Jason Bennett

Personal information
- Born: December 2, 1986 (age 39) Jacksonville, Florida, U.S.
- Nationality: American
- Listed height: 7 ft 4 in (2.24 m)
- Listed weight: 310 lb (141 kg)

Career information
- High school: Arlington Country Day School (Jacksonville, Florida)
- College: Kansas State (2006–2007); Tallahassee CC (2007–2008); Detroit Mercy (2008–2009);
- NBA draft: 2009: undrafted
- Playing career: 2009–2011
- Position: Center
- Number: 55

Career history
- 2009–2010: Neptune
- 2010–2011: Jacksonville Giants

= Jason Bennett (basketball) =

American basketball player (born 1986)

Jason Bennett (born December 2, 1986) is an American basketball player who last played for the Jacksonville Giants of the ABA.

==College years==
A center, Bennett played in college with the Kansas State Wildcats under Bob Huggins.
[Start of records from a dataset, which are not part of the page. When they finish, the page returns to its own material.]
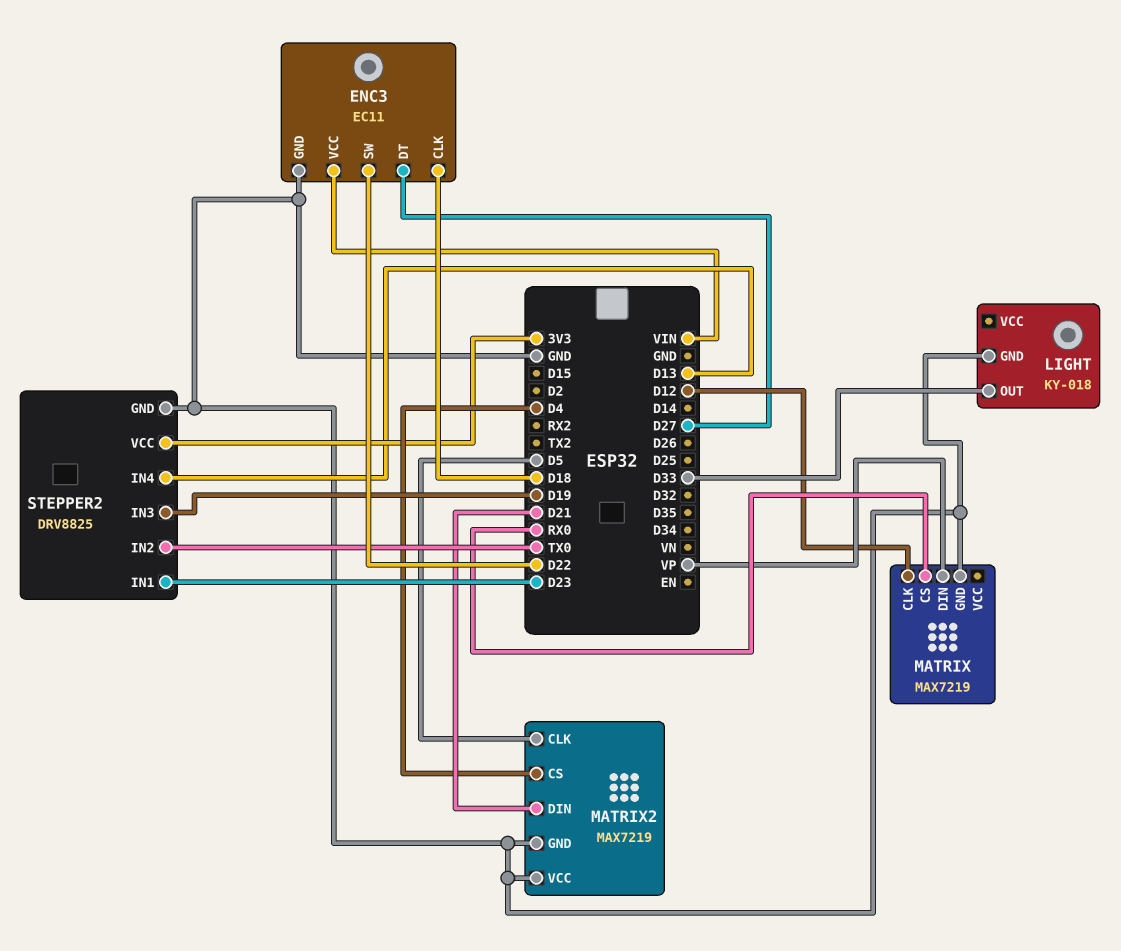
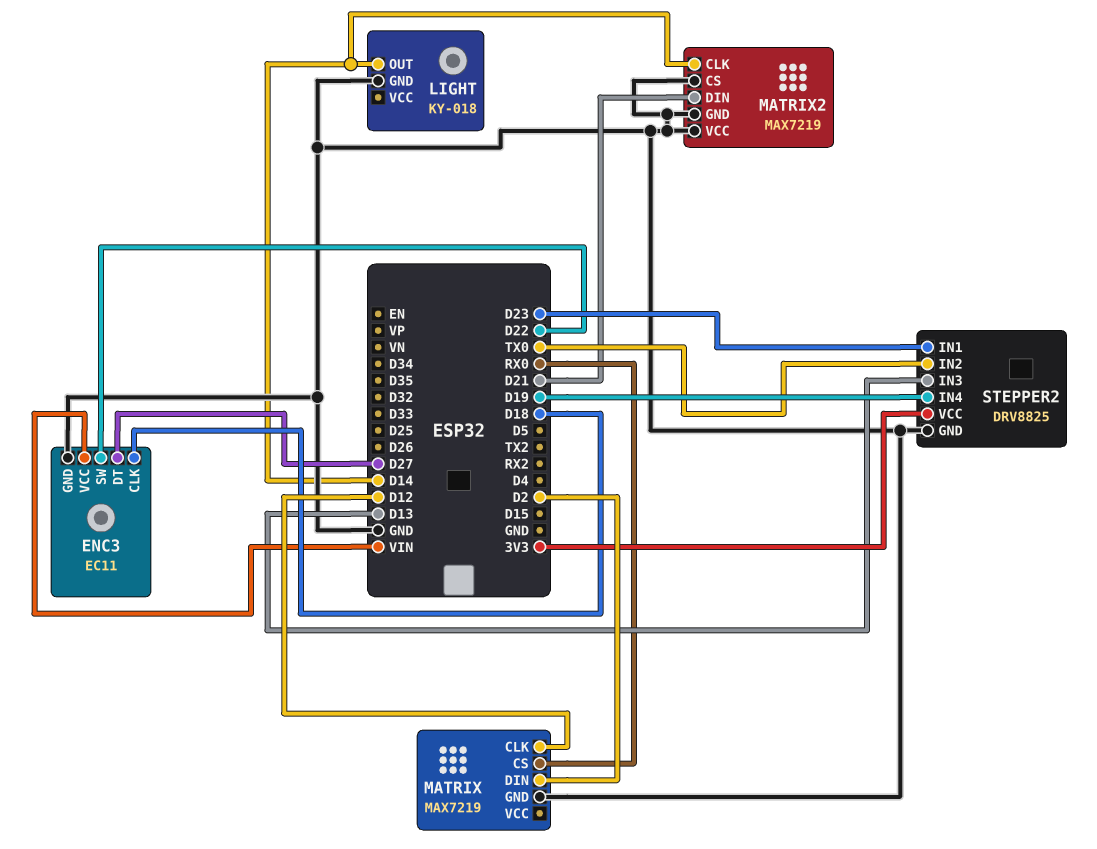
LIGHT pin OUT: D33 -> D14
MATRIX pin DIN: VP -> D2
MATRIX2 pin CLK: D5 -> D14
MATRIX2 pin CS: D4 -> GND
STEPPER2 pin IN3: D19 -> D13
STEPPER2 pin IN4: D13 -> D19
He holds the record for the most blocks in a game in Kansas State history. After one season, he then transferred to Tallahassee Community College and then to the University of Detroit Mercy.

==Professional career==
In the 2009 to 2010 season he played basketball overseas for the Neptune Basketball Club in Cork, Ireland.

Jason signed with the Jacksonville Giants in 2010.